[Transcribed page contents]
==================================================
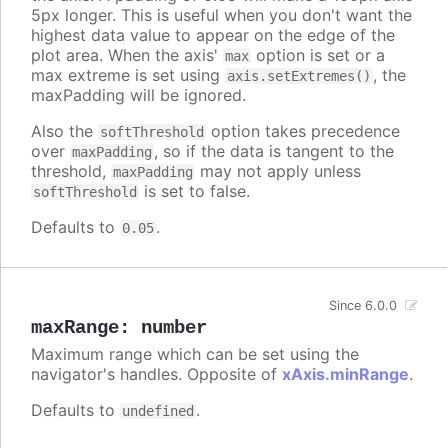
5px longer. This is useful when you don't want the
highest data value to appear on the edge of the
plot area. When the axis'
option is set or a
max
max extreme is set using
, the
axis.setExtremes()
maxPadding will be ignored.
Also the
option takes precedence
softThreshold
over
, so if the data is tangent to the
maxPadding
threshold,
may not apply unless
maxPadding
is set to false.
softThreshold
Defaults to
.
0.05
Since 6.0.0
maxRange
:
number
Maximum range which can be set using the
navigator's handles. Opposite of
xAxis.minRange
.
Defaults to
.
undefined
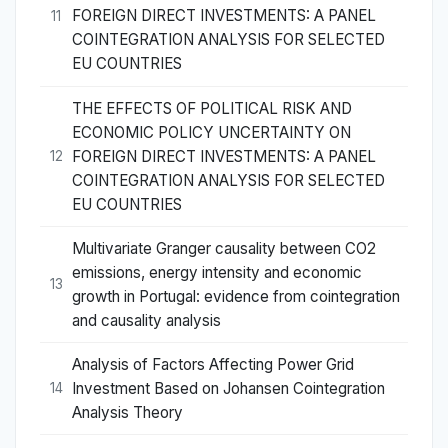
FOREIGN DIRECT INVESTMENTS: A PANEL
11
COINTEGRATION ANALYSIS FOR SELECTED
EU COUNTRIES
THE EFFECTS OF POLITICAL RISK AND
ECONOMIC POLICY UNCERTAINTY ON
FOREIGN DIRECT INVESTMENTS: A PANEL
12
COINTEGRATION ANALYSIS FOR SELECTED
EU COUNTRIES
Multivariate Granger causality between CO2
emissions, energy intensity and economic
13
growth in Portugal: evidence from cointegration
and causality analysis
Analysis of Factors Affecting Power Grid
Investment Based on Johansen Cointegration
14
Analysis Theory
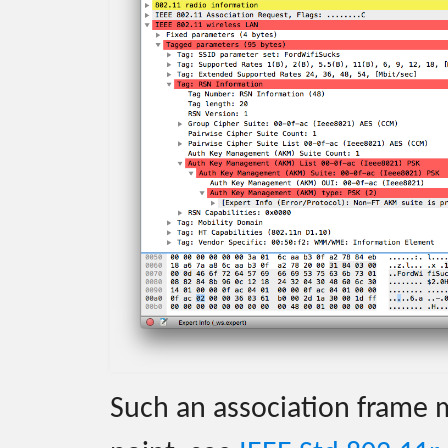
Such an association frame 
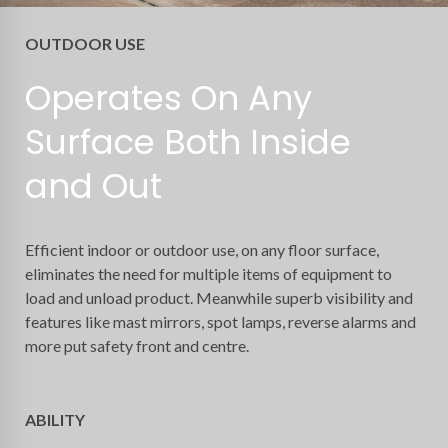
OUTDOOR USE
Operates On Any
Surface Both Inside
and Out
Efficient indoor or outdoor use, on any floor surface,
eliminates the need for multiple items of equipment to
load and unload product. Meanwhile superb visibility and
features like mast mirrors, spot lamps, reverse alarms and
more put safety front and centre.
ABILITY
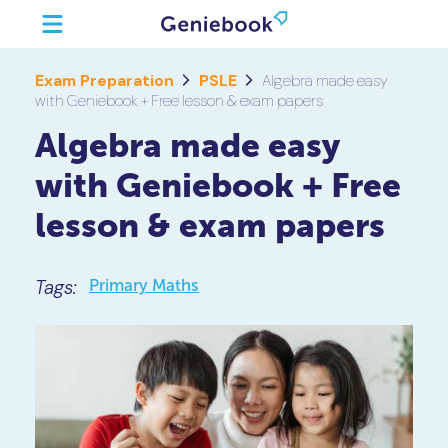
Exam Preparation
PSLE
Algebra made easy
with Geniebook + Free lesson & exam papers
Algebra made easy
with Geniebook + Free
lesson & exam papers
Tags:
Primary Maths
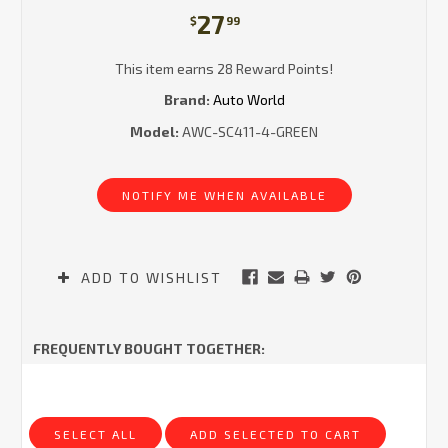
27
$
99
This item earns 28 Reward Points!
Brand:
Auto World
Model:
AWC-SC411-4-GREEN
Current
Stock:
NOTIFY ME WHEN AVAILABLE
ADD TO WISHLIST
FREQUENTLY BOUGHT TOGETHER:
SELECT ALL
ADD SELECTED TO CART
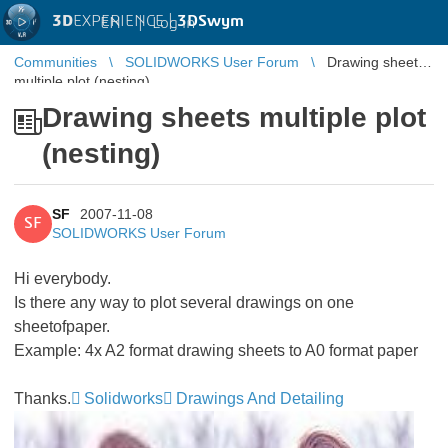
3D
EXPERIENCE |
3DSwym
EN
|
Log in
Communities
SOLIDWORKS User Forum
Drawing sheets
multiple plot (nesting)
Drawing sheets multiple plot
(nesting)
SF
2007-11-08
SF
SOLIDWORKS User Forum
Hi everybody.
Is there any way to plot several drawings on one
sheetofpaper.
Example: 4x A2 format drawing sheets to A0 format paper
Thanks.
Solidworks
Drawings And Detailing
==================================================
§ Goal of the exercise: Pictures excluded, reproduce only the part above that opens with the line holding "ECONOMIC POLICY UNCERTAINTY ON" and closes with the line holding "sheetofpaper.", exactly as written.

§ Response to the task:
ECONOMIC POLICY UNCERTAINTY ON
FOREIGN DIRECT INVESTMENTS: A PANEL
12
COINTEGRATION ANALYSIS FOR SELECTED
EU COUNTRIES
Multivariate Granger causality between CO2
emissions, energy intensity and economic
13
growth in Portugal: evidence from cointegration
and causality analysis
Analysis of Factors Affecting Power Grid
Investment Based on Johansen Cointegration
14
Analysis Theory
Such an association frame 
OUTDOOR USE
Operates On Any
Surface Both Inside
and Out
Efficient indoor or outdoor use, on any floor surface,
eliminates the need for multiple items of equipment to
load and unload product. Meanwhile superb visibility and
features like mast mirrors, spot lamps, reverse alarms and
more put safety front and centre.
ABILITY
Exam Preparation
PSLE
Algebra made easy
with Geniebook + Free lesson & exam papers
Algebra made easy
with Geniebook + Free
lesson & exam papers
Tags:
Primary Maths
27
$
99
This item earns 28 Reward Points!
Brand:
Auto World
Model:
AWC-SC411-4-GREEN
Current
Stock:
NOTIFY ME WHEN AVAILABLE
ADD TO WISHLIST
FREQUENTLY BOUGHT TOGETHER:
SELECT ALL
ADD SELECTED TO CART
3D
EXPERIENCE |
3DSwym
EN
|
Log in
Communities
SOLIDWORKS User Forum
Drawing sheets
multiple plot (nesting)
Drawing sheets multiple plot
(nesting)
SF
2007-11-08
SF
SOLIDWORKS User Forum
Hi everybody.
Is there any way to plot several drawings on one
sheetofpaper.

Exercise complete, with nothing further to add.